Le troisième album des New-Yorkais est sorti au mois de septembre et comme on s’y attendait, nous n’avons pas été déçus. Toujours aussi expérimentale et labyrinthique, la musique de Battles ne cherche pas à vous caresser dans le sens du poil, bien au contraire. Ils aiment plus que tout venir nous chatouiller les synapses avec leurs délires soniques hybrides, à géométrie variable. En constante recherche, le groupe construit chacun de ses morceaux en empilant différentes nappes de sons. Entre électro et math rock, Battles ne veux pas choisir et parvient à marier les deux à merveille. Comme d’habitude, il privilégie les rythmes à contretemps et les mélodies hypnotiques dans un joyeux bordel qui est cependant ultramillimétré et totalement maîtrisé. Rien n’est laissé au hasard et La Di Da Di ne déroge pas à la règle. Les titres s’enchaînent et nous entraînent dans un trip plein de fureur dans lequel les sons se télescopent, à l’instar de l’incroyable The Yabba et de l’ensorcelant Dot Net. Pas besoin de paroles ou de chants, Battles nous convie à une expérience musicale radicale et sans concession et on en redemande.

 

Hypnophobia-Jacco-Gardner8 – Jacco Gardner – Hypnophobia

Ce jeune Néerlandais de 27 ans a sorti son second album au printemps dernier et a confirmé tout le bien que je pensais déjà de lui. Fortement inspiré par la pop 60’s, ce chanteur/compositeur/multi-instrumentiste convoque avec Hypnophobia, aussi bien les groupes Quicksilver Messenger Service et The Kinks que Serge Gainsbourg. Alternant morceaux chantés et trips plus instrumentaux, Jacco Gardner nous plonge dans une pop psychédélique, songeuse et vaporeuse. Le jeune homme cultive un « song writing » rétro tout en y apportant une touche de modernité dans les compositions. Le morceau Brightly nous inonde de lumière, Find Yourself rappelle le groove du groupe Temples et Before the Dawn joue sur la répétition pour mieux échafauder une incroyable structure musicale. Bref, tous les titres convergent vers une pop lumineuse, douce-amère, délicate et complexe.
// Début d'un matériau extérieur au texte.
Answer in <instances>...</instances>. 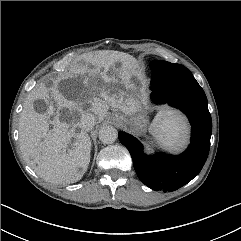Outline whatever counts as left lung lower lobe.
<instances>
[{"instance_id": "0a47b994", "label": "left lung lower lobe", "mask_w": 241, "mask_h": 241, "mask_svg": "<svg viewBox=\"0 0 241 241\" xmlns=\"http://www.w3.org/2000/svg\"><path fill=\"white\" fill-rule=\"evenodd\" d=\"M152 71L150 84L153 101L158 104L168 103L180 109L191 123L188 149L178 156L164 153L147 156L137 138L125 132H119L118 137L129 150L141 182L155 191L171 192L187 184L201 171L209 153L212 120L206 95L198 83L172 92L166 77L157 70Z\"/></svg>"}]
</instances>
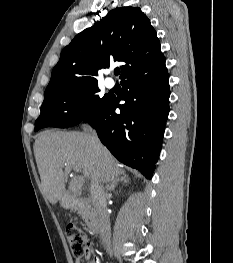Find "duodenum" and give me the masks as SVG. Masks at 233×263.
<instances>
[{"label":"duodenum","instance_id":"1","mask_svg":"<svg viewBox=\"0 0 233 263\" xmlns=\"http://www.w3.org/2000/svg\"><path fill=\"white\" fill-rule=\"evenodd\" d=\"M64 202L70 209H85L90 231L96 236L99 235L101 231V224L98 215L96 212L87 208L86 202L83 199L65 195Z\"/></svg>","mask_w":233,"mask_h":263}]
</instances>
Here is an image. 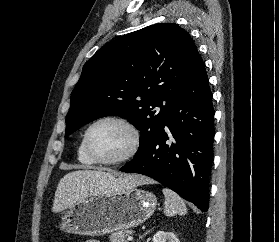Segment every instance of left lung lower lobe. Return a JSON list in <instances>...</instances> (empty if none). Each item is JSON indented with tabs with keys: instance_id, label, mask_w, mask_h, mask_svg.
I'll return each mask as SVG.
<instances>
[{
	"instance_id": "1",
	"label": "left lung lower lobe",
	"mask_w": 279,
	"mask_h": 242,
	"mask_svg": "<svg viewBox=\"0 0 279 242\" xmlns=\"http://www.w3.org/2000/svg\"><path fill=\"white\" fill-rule=\"evenodd\" d=\"M213 116L209 81L198 55L153 145L120 171L147 175L194 203L202 212L208 211Z\"/></svg>"
}]
</instances>
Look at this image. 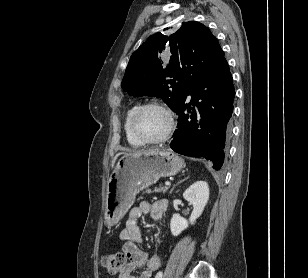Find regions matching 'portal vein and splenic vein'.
I'll return each mask as SVG.
<instances>
[{"instance_id": "18ae733b", "label": "portal vein and splenic vein", "mask_w": 308, "mask_h": 278, "mask_svg": "<svg viewBox=\"0 0 308 278\" xmlns=\"http://www.w3.org/2000/svg\"><path fill=\"white\" fill-rule=\"evenodd\" d=\"M165 185H166V186H170L171 183L167 181V182L165 183Z\"/></svg>"}]
</instances>
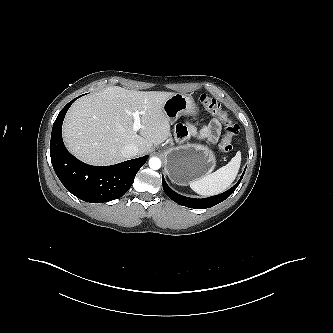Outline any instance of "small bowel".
Instances as JSON below:
<instances>
[{
	"instance_id": "obj_1",
	"label": "small bowel",
	"mask_w": 333,
	"mask_h": 333,
	"mask_svg": "<svg viewBox=\"0 0 333 333\" xmlns=\"http://www.w3.org/2000/svg\"><path fill=\"white\" fill-rule=\"evenodd\" d=\"M221 131V125L218 121L214 120L211 124L202 130L201 135L208 137L211 140H214Z\"/></svg>"
}]
</instances>
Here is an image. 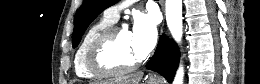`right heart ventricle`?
Here are the masks:
<instances>
[{"instance_id":"e07e8e85","label":"right heart ventricle","mask_w":260,"mask_h":84,"mask_svg":"<svg viewBox=\"0 0 260 84\" xmlns=\"http://www.w3.org/2000/svg\"><path fill=\"white\" fill-rule=\"evenodd\" d=\"M113 21L109 20L103 15L97 22H95L85 33L82 41L75 54V71L77 75L83 79H98L99 75L90 71L88 66L89 50L94 39L106 28L110 27Z\"/></svg>"}]
</instances>
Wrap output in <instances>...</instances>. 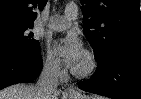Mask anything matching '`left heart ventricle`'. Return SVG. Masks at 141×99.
I'll return each instance as SVG.
<instances>
[{
	"mask_svg": "<svg viewBox=\"0 0 141 99\" xmlns=\"http://www.w3.org/2000/svg\"><path fill=\"white\" fill-rule=\"evenodd\" d=\"M84 63V59H82V61L80 62V64L78 66H82Z\"/></svg>",
	"mask_w": 141,
	"mask_h": 99,
	"instance_id": "b2bd125f",
	"label": "left heart ventricle"
}]
</instances>
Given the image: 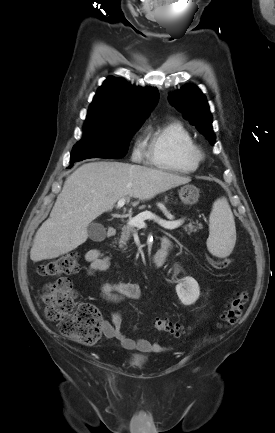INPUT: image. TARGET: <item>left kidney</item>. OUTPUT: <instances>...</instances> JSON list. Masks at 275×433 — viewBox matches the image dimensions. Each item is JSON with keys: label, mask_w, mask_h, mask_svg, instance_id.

Véritable touche-à-tout, Gardner nous convie dans son monde acidulé et barré, un laboratoire dans lequel il expérimente ses sonorités. N’ayez pas peur, il ne vous veut que du bien et Hypnophobia en est incontestablement la preuve.

 

packshot7 – Beirut – No No No

Voilà presque 10 ans que Zach Condon nous berce de douces mélodies et d’un « song writing » sans pareil. No No No, le quatrième album du groupe californien, est sorti à la toute fin de l’été et a accompagné à merveille cet automne 2015. Fidèle aux influences du groupe, cette nouvelle galette enchaîne les morceaux pop/folk aux sonorités slaves. Plus qu’un groupe, Beirut est un orchestre à lui tout seul. Guitare, violon, percussions, basse, cuivres, accordéon, mandoline, flûte, piano ou encore, ukulélé, les neufs membres du groupe possèdent une palette instrumentale assez hallucinante. Mais loin de faire preuve d’étalage ou d’emphase, le groupe fait dans la finesse et fait éclore des morceaux d’une incroyable légèreté. Que ce soit sur le titre No No No ou les magnifiques At Once, Pacheco et surtout So Allowed, la voix de Zach Condon à elle seule, parvient à élever l’ensemble. Sa justesse, sa facilité et sa musicalité touchent en pleine cible et suscitent une émotion incroyable. Le seul vrai reproche que l’on pourrait faire à cet album, c’est d’être trop court. Neuf titres pour une durée d’une petite demi-heure… Bon, dans un sens, ça permet de l’écouter un bon paquet de fois et de pouvoir à chaque fois s’extasier sur des mélodies à la richesse incroyable.

 

flying-lessons6 – Fool’s Gold – Flying Lessons

Ressortez les maillots de bain, avec Fool’s Gold, c’est toujours l’été. Le groupe californien revient cette année avec Flying Lessons et comme toujours, il vient les mains pleines de morceaux ensoleillés et nous invite au voyage. Très influencé par les rythmiques et sonorités venues d’Afrique, Fool’s Gold cultive son goût par une pop teintée d’exotisme et de douceur de vivre. En trois albums seulement, ils ont su apposer une vraie touche, une empreinte musicale. D’abord avec la voix profonde et grave du chanteur et bassiste, Luke Top. Pour info, son autre particularité, c’est à l’occasion de chanter en hébreu. Oui, oui, en hébreu… Bref, ensuite, le groupe possède un son de guitare d’une clarté absolue assez reconnaissable. Comme Surprise Hotel le fut sur le premier album, Another Sun et Devotion sont de parfaits exemples de ce que propose Fool’s Gold. Une rythmique chaloupée, une guitare fluette, une basse ronde et groovy et une voix ténébreuse pour des titres juste imparables. Alors, on monte le chauffage, on se sert un cocktail et on met Flying Lessons, effet garanti !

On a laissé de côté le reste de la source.